■ Available records:

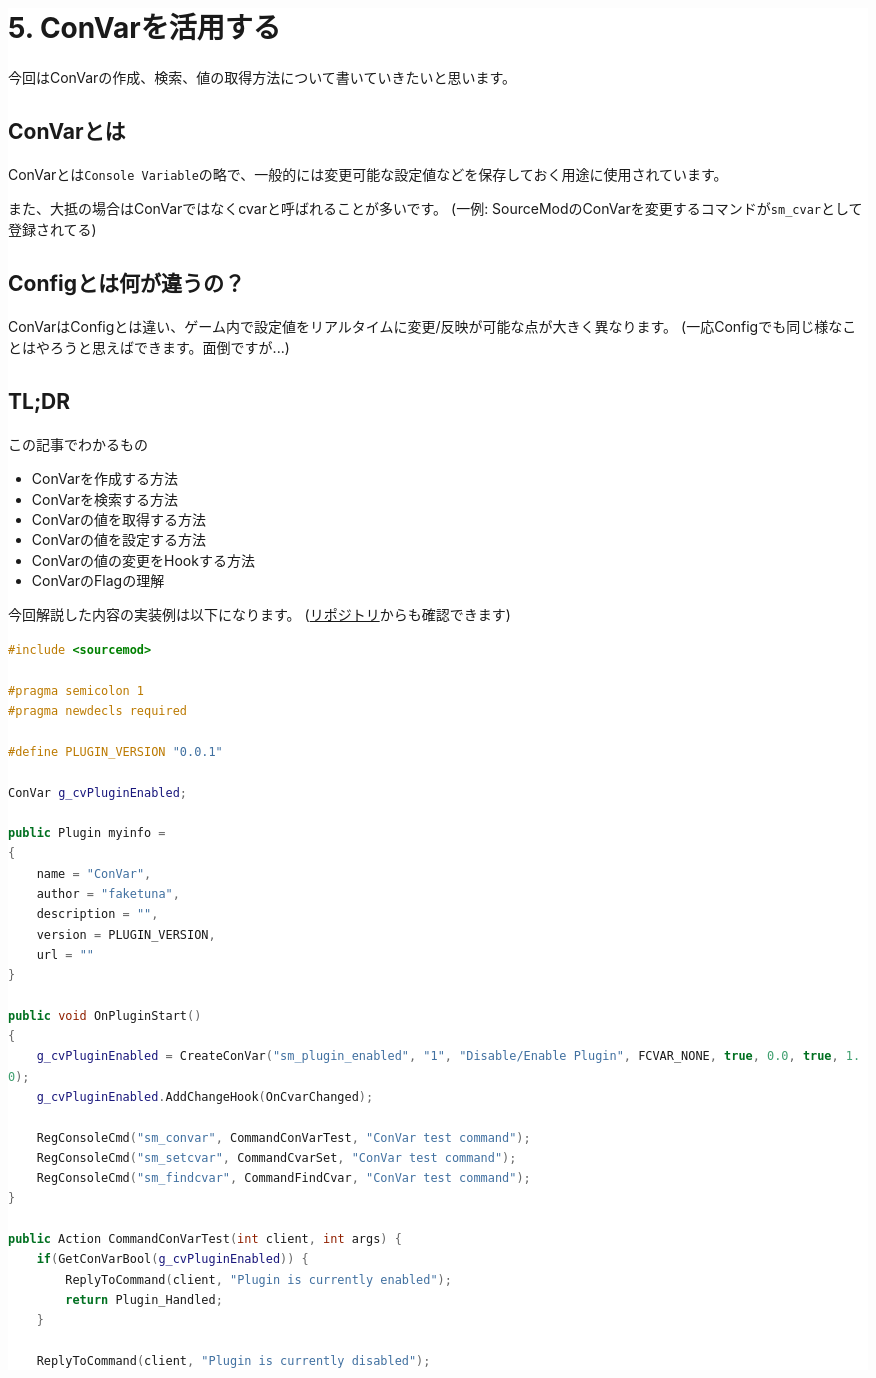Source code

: # 5. ConVarを活用する

今回はConVarの作成、検索、値の取得方法について書いていきたいと思います。

## ConVarとは

ConVarとは`Console Variable`の略で、一般的には変更可能な設定値などを保存しておく用途に使用されています。

また、大抵の場合はConVarではなくcvarと呼ばれることが多いです。 (一例: SourceModのConVarを変更するコマンドが`sm_cvar`として登録されてる)

## Configとは何が違うの？

ConVarはConfigとは違い、ゲーム内で設定値をリアルタイムに変更/反映が可能な点が大きく異なります。 (一応Configでも同じ様なことはやろうと思えばできます。面倒ですが...)

## TL;DR

この記事でわかるもの
* ConVarを作成する方法
* ConVarを検索する方法
* ConVarの値を取得する方法
* ConVarの値を設定する方法
* ConVarの値の変更をHookする方法
* ConVarのFlagの理解

今回解説した内容の実装例は以下になります。 ([リポジトリ](https://github.com/faketuna/sm-Example-Plugins/blob/main/scripting/convar.sp)からも確認できます)
```C++
#include <sourcemod>

#pragma semicolon 1
#pragma newdecls required

#define PLUGIN_VERSION "0.0.1"

ConVar g_cvPluginEnabled;

public Plugin myinfo =
{
    name = "ConVar",
    author = "faketuna",
    description = "",
    version = PLUGIN_VERSION,
    url = ""
}

public void OnPluginStart()
{
    g_cvPluginEnabled = CreateConVar("sm_plugin_enabled", "1", "Disable/Enable Plugin", FCVAR_NONE, true, 0.0, true, 1.0);
    g_cvPluginEnabled.AddChangeHook(OnCvarChanged);

    RegConsoleCmd("sm_convar", CommandConVarTest, "ConVar test command");
    RegConsoleCmd("sm_setcvar", CommandCvarSet, "ConVar test command");
    RegConsoleCmd("sm_findcvar", CommandFindCvar, "ConVar test command");
}

public Action CommandConVarTest(int client, int args) {
    if(GetConVarBool(g_cvPluginEnabled)) {
        ReplyToCommand(client, "Plugin is currently enabled");
        return Plugin_Handled;
    }

    ReplyToCommand(client, "Plugin is currently disabled");
```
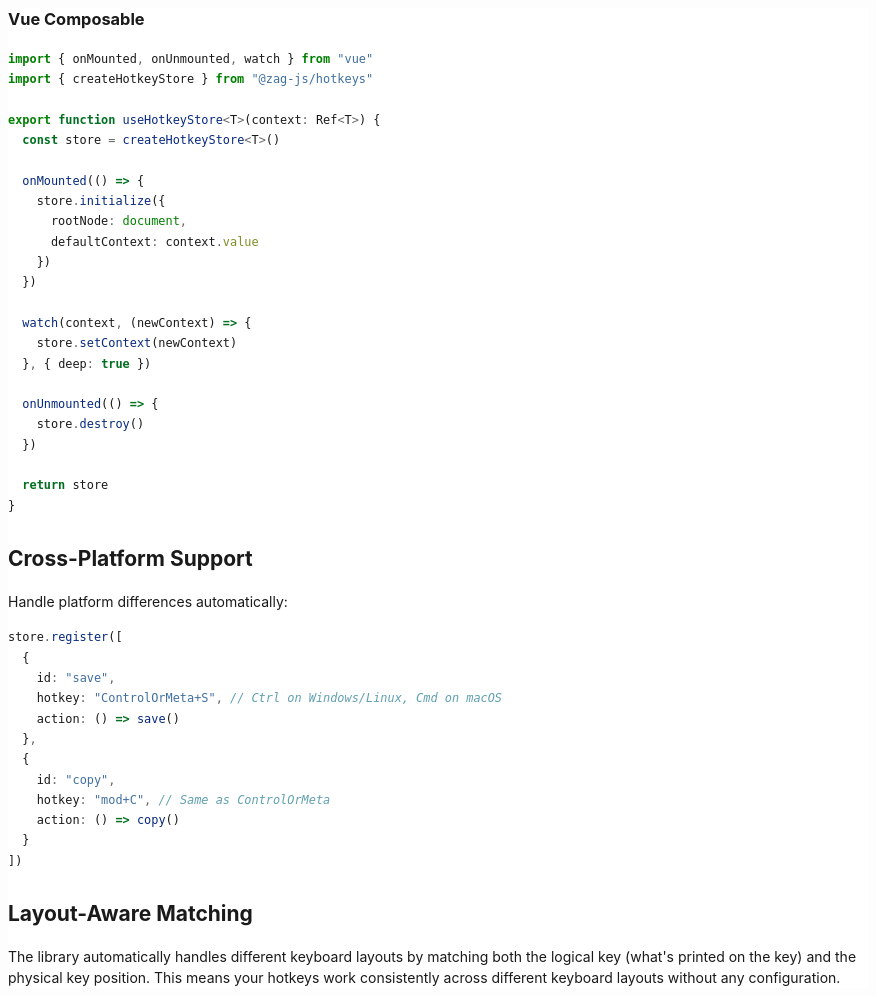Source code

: ### Vue Composable

```typescript
import { onMounted, onUnmounted, watch } from "vue"
import { createHotkeyStore } from "@zag-js/hotkeys"

export function useHotkeyStore<T>(context: Ref<T>) {
  const store = createHotkeyStore<T>()

  onMounted(() => {
    store.initialize({
      rootNode: document,
      defaultContext: context.value
    })
  })

  watch(context, (newContext) => {
    store.setContext(newContext)
  }, { deep: true })

  onUnmounted(() => {
    store.destroy()
  })

  return store
}
```

## Cross-Platform Support

Handle platform differences automatically:

```typescript
store.register([
  {
    id: "save",
    hotkey: "ControlOrMeta+S", // Ctrl on Windows/Linux, Cmd on macOS
    action: () => save()
  },
  {
    id: "copy",
    hotkey: "mod+C", // Same as ControlOrMeta
    action: () => copy()
  }
])
```

## Layout-Aware Matching

The library automatically handles different keyboard layouts by matching both the logical key (what's printed on the key) and the physical key position. This means your hotkeys work consistently across different keyboard layouts without any configuration.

■ About this task: Lines in the records above that contain the word "faketuna" need to be counted; the reply is that number and nothing else.

■ Response: 2